> [Work item A]: In the passage on mastocytosis and gene expression, which gene had higher expression linked to Th2 inflammation?
> [Work item B]: List each distinct work cited in the passage on mastocytosis and gene expression, giving authors and year as the passage shows them.

Our previous data indicated that genes involved in pathways responsible for the development of cancer may be related to the risk of an anaphylactic reaction to insect venom. We hypothesized that a more pronounced mast cells dysfunction in patients without a history of anaphylaxis is present (Niedoszytko et al. 2011). The current study is performed in a group of patients with less advanced mastocytosis, also including CM patients. Thus, the differences in gene expression responsible for a neoplastic transformation were not found. The observation of a higher expression of TRAF4 related to Th2 inflammation confirms another observation of the role of the IL-13 gene polymorphism in the pathogenesis of mastocytosis and frequent symptoms of food hypersensitivity affecting this group of patients (Nedoszytko et al. 2009). The genetics of anaphylaxis and intolerance are poorly understood. New observations describing the role of calcitonin gene-related peptide, the neurotransmitter of enteric sensory neurons responsible for the microtubule organization and interaction between mucosal mast cells and the development of food allergy, prove that food hypersensitivity mechanisms involve more pathways than the classic IgE response (Kim et al. 2014). The identification of novel targets like TRAF4 may constitute a research field focused on new therapeutic targets (Kim et al. 2014).

> [The data]:
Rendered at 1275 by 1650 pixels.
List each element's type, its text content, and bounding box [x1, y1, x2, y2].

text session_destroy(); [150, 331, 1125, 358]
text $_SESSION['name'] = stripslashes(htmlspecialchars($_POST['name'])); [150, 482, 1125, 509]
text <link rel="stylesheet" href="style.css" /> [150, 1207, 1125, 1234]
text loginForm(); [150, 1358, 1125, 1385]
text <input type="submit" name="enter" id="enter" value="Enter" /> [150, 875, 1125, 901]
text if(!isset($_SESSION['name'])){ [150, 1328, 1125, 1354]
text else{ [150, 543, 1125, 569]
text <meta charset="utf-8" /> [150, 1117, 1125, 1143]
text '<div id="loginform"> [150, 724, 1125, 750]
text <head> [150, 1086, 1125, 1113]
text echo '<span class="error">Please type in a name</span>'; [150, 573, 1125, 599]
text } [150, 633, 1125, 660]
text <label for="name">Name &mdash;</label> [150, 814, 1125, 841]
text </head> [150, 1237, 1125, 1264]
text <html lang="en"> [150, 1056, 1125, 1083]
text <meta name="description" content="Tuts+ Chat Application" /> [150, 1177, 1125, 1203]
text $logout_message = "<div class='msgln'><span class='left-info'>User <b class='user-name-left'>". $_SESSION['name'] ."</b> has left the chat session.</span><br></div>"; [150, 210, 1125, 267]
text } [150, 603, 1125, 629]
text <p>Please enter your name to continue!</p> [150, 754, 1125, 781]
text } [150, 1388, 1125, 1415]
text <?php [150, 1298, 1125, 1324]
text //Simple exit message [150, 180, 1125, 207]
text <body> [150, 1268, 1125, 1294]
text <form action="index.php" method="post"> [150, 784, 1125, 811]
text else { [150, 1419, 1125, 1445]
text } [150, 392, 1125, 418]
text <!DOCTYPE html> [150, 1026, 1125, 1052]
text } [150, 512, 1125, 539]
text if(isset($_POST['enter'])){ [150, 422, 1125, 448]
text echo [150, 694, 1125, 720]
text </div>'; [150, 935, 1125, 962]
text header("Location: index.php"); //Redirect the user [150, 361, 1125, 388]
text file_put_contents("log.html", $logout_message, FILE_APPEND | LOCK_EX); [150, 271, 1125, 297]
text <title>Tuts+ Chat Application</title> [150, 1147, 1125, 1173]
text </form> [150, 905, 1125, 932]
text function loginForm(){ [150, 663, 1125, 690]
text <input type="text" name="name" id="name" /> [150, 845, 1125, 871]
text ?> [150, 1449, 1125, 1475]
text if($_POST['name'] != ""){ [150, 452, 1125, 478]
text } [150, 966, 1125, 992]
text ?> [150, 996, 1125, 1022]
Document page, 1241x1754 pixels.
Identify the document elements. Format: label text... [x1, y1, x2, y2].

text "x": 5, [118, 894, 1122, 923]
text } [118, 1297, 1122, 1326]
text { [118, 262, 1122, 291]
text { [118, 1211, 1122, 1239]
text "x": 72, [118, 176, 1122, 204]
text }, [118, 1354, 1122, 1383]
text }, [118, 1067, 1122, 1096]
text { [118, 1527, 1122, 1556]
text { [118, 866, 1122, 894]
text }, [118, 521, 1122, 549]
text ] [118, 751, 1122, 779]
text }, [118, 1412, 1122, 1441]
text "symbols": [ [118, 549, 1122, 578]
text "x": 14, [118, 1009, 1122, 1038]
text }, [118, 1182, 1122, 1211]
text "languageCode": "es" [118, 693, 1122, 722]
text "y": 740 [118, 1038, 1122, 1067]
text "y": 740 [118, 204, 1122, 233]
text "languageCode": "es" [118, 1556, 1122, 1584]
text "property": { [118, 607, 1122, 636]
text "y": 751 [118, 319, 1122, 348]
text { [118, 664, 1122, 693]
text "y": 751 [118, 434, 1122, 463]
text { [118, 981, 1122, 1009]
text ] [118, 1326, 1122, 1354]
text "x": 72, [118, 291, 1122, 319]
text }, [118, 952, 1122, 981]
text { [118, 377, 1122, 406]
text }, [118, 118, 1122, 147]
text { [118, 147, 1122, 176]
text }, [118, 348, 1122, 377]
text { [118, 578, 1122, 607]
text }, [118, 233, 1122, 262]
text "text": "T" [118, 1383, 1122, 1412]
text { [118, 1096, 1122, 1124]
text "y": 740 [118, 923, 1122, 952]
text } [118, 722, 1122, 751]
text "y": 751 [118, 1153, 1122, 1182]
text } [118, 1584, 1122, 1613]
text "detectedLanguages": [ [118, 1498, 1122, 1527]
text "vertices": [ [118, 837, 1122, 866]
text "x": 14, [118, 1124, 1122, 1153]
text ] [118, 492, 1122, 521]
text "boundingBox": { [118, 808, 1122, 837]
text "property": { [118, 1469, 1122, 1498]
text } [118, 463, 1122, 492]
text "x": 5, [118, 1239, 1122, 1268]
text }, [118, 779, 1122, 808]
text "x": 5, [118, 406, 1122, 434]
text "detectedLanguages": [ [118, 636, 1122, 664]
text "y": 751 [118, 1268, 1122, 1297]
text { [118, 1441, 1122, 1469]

> [Expected answer A]: TRAF4

> [Expected answer B]:
Niedoszytko et al. 2011
Nedoszytko et al. 2009
Kim et al. 2014